Pull the other one, kid, it plays jingle bells. No matter if you come back with superabundance, and everyone being educated the same way by robots—two already big begs that are unlikely to come to pass—humans are too different for this to work. It’s not even two people wanting the same thing when there’s only one of that. It’s that people might not be able to tolerate the way their neighbor lives. Sure, live and let live. But if paradise for your neighbor is beating dogs to death in his backyard, how long will you let it go? And some people feel just as strongly about other things that YOU might consider paradise.
The only way to make everyone act the way some ideologue thinks they should is to have a totalitarian government, a strong police state, a structure of spying on every action, every thought, every idea.
What those utopians are saying is that they want everyone to live in what’s a perfect society FOR THEM. In other words, they want power over your very soul.
I say it’s spinach, and I say to hell with it.

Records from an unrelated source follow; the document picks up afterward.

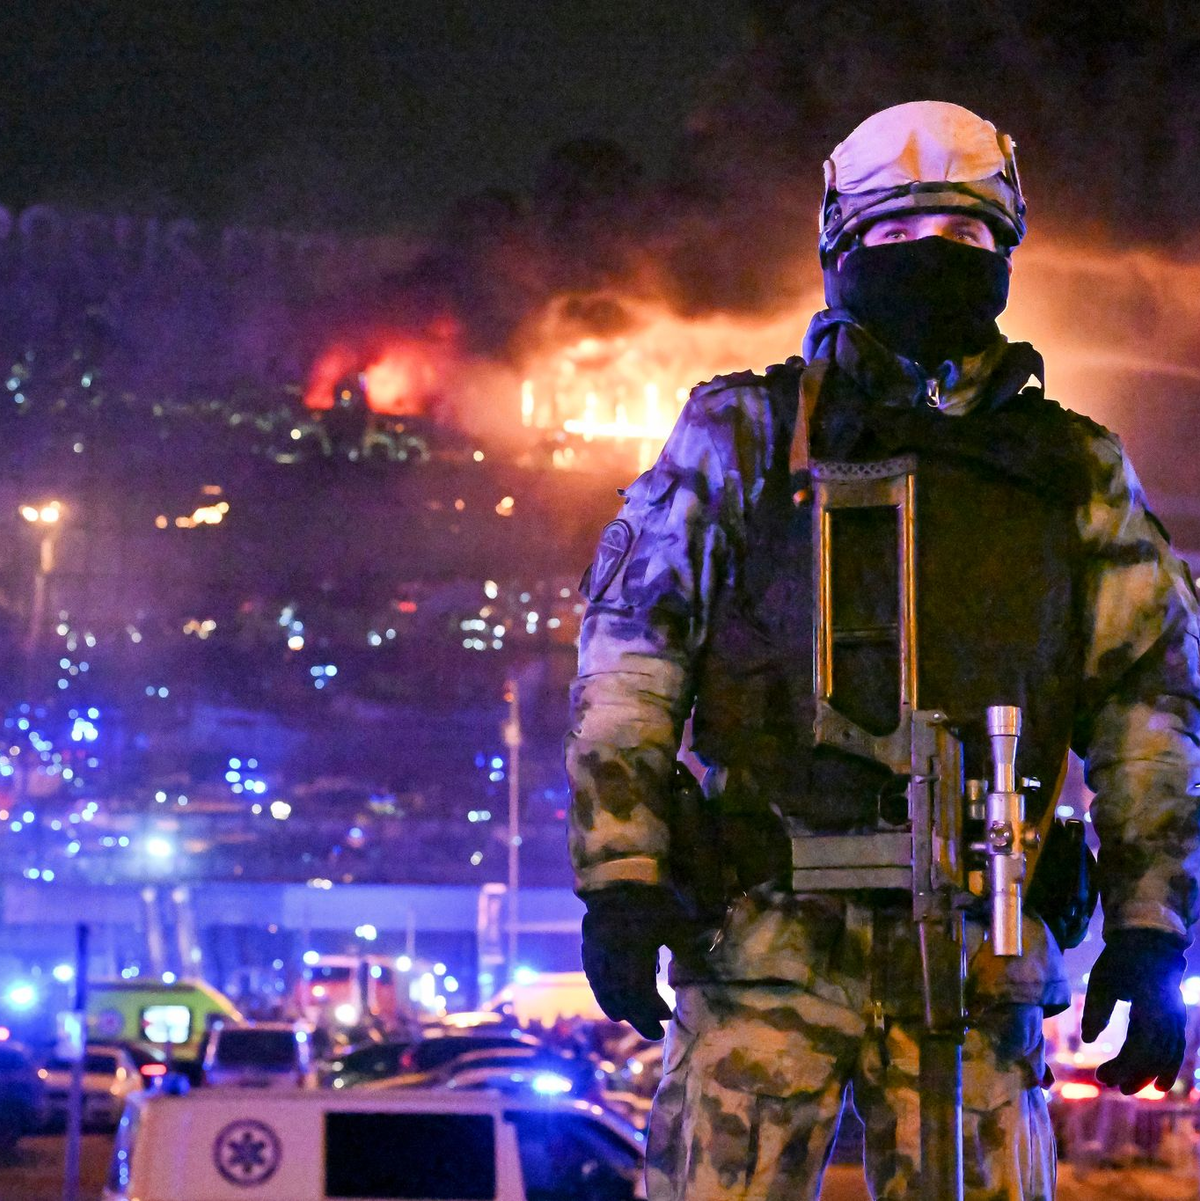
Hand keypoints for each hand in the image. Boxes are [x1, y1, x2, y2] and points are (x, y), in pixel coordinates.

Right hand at [580, 884, 683, 1039]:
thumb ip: (687, 954)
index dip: (652, 1010)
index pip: (639, 992)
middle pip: (621, 994)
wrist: (625, 873)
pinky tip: (608, 992)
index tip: (666, 1019)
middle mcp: (611, 952)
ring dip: (615, 1004)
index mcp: (634, 950)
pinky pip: (592, 969)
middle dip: (636, 1015)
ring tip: (627, 1017)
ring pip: (602, 985)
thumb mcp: (678, 925)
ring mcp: (597, 946)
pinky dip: (601, 986)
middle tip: (653, 1030)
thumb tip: (701, 980)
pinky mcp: (589, 939)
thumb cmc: (659, 898)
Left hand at [1081, 928, 1186, 1093]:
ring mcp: (1175, 1018)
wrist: (1148, 942)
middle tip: (1110, 1085)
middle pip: (1154, 1056)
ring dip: (1149, 1074)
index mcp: (1149, 1008)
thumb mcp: (1102, 981)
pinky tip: (1161, 1085)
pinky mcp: (1176, 1019)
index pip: (1138, 1048)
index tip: (1102, 1077)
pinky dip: (1170, 1068)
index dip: (1122, 1067)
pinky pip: (1177, 1049)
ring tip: (1129, 1089)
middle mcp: (1168, 1017)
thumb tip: (1089, 1040)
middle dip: (1133, 1074)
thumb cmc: (1120, 960)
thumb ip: (1096, 1010)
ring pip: (1167, 1056)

There is no utopia. Some people will be miserable in the wealthiest, cleanest, most considerate society ever. This is also not a conjecture. They are. And they scream about patriarchy and oppression and white supremacy that exist only in their heads.
My solution is to work towards a society that’s even safer and more prosperous. Because then fewer people will fall through the cracks. And more confident, so we give people the tools not to be driven mad by excess wealth (this seems to be a strong correlation throughout history, if you look at the scions of very wealthy families. Maybe because being built on a scavenger frame, man needs to struggle at least somewhat.)
And the way to get there is freedom.
Not the red-throated “freedom” of the lock step masses and the groups of widgets fighting against other groups of widgets, but the true freedom of the individual to—to coin phrase—be all that he/she can be.
It ain’t utopia, but it’s as close as we can get to it in this world.